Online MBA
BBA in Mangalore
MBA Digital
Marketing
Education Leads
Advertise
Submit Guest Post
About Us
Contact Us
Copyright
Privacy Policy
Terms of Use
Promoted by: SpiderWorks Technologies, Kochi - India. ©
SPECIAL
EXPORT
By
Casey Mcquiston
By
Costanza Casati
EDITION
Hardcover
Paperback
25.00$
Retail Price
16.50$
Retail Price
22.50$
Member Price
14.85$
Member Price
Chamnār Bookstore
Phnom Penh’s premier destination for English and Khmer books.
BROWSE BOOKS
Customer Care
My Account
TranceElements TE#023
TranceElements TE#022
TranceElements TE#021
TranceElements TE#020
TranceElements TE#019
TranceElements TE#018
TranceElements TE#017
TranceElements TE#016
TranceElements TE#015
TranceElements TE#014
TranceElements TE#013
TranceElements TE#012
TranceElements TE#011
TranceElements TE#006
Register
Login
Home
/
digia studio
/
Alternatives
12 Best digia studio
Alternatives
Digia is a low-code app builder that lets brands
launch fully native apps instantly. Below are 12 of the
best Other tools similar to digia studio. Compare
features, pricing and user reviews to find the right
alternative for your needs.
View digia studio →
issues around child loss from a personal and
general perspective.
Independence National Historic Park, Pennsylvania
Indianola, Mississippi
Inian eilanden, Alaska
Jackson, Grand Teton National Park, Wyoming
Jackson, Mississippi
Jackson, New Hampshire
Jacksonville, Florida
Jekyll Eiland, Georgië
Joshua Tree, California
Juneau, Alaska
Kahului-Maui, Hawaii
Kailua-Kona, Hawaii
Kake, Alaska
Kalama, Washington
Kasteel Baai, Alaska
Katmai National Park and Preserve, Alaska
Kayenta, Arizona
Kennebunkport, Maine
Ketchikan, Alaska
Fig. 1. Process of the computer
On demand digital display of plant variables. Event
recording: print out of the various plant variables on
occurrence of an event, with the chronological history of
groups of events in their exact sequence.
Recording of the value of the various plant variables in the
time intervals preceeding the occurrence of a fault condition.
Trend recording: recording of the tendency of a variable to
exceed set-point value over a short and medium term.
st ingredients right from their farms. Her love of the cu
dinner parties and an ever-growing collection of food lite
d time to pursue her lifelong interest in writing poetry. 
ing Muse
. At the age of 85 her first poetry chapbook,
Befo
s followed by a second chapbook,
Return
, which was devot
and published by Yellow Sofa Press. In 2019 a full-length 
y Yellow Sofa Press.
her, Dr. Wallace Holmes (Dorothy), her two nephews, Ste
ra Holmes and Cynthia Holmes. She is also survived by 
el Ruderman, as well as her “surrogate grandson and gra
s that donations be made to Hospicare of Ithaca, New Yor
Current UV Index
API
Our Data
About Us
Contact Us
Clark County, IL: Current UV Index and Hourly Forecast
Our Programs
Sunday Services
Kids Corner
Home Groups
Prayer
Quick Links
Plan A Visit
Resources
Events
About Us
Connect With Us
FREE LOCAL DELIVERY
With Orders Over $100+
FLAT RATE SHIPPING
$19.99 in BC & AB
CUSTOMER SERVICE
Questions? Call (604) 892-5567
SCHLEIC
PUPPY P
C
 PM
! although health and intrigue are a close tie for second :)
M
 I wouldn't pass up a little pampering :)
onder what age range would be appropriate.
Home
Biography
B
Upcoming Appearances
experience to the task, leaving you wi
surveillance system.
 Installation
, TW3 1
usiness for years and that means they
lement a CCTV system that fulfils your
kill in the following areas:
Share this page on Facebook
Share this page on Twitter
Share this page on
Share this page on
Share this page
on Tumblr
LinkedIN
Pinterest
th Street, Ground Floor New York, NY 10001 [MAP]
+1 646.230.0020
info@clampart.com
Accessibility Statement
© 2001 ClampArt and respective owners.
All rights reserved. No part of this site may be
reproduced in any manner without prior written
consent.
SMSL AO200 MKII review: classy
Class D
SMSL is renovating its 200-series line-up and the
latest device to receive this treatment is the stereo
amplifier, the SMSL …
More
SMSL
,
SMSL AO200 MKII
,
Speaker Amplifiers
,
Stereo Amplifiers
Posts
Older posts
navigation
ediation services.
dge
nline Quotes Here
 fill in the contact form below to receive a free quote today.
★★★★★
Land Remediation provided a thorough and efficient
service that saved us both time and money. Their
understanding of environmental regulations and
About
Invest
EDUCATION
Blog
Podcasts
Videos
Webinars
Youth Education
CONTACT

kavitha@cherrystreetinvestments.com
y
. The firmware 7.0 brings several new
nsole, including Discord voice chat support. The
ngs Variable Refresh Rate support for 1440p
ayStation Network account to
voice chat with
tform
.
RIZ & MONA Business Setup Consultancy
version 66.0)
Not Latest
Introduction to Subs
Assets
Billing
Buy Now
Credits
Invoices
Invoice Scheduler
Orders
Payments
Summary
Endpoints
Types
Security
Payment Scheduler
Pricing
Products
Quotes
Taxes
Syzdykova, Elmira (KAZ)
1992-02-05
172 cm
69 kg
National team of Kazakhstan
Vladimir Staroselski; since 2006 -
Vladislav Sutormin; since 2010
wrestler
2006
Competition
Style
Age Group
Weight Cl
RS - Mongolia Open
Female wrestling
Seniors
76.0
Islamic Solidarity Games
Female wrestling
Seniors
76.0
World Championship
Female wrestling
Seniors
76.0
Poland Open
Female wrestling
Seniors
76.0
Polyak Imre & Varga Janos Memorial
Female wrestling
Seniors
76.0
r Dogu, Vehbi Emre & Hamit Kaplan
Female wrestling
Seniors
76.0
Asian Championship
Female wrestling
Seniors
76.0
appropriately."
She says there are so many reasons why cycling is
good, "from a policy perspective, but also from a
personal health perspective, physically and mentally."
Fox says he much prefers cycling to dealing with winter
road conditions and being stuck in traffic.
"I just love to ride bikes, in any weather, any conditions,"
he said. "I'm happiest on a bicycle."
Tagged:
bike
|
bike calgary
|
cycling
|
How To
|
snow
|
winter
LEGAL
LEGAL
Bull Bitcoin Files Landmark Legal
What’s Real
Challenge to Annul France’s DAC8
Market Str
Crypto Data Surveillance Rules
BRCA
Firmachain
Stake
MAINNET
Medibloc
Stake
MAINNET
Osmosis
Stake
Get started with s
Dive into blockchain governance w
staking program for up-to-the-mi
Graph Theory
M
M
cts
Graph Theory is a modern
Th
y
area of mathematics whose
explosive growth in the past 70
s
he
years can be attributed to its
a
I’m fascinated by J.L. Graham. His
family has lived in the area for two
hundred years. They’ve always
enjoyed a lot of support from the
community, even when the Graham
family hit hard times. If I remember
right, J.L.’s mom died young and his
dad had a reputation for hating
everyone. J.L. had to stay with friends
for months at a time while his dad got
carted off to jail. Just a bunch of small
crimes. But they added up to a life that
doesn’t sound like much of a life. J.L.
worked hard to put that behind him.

□ □ □ □ □

> **Exercise brief**: Every line above in which the word "Mississippi" occurs is to be copied.

> **Task result**:
Indianola, Mississippi
Jackson, Mississippi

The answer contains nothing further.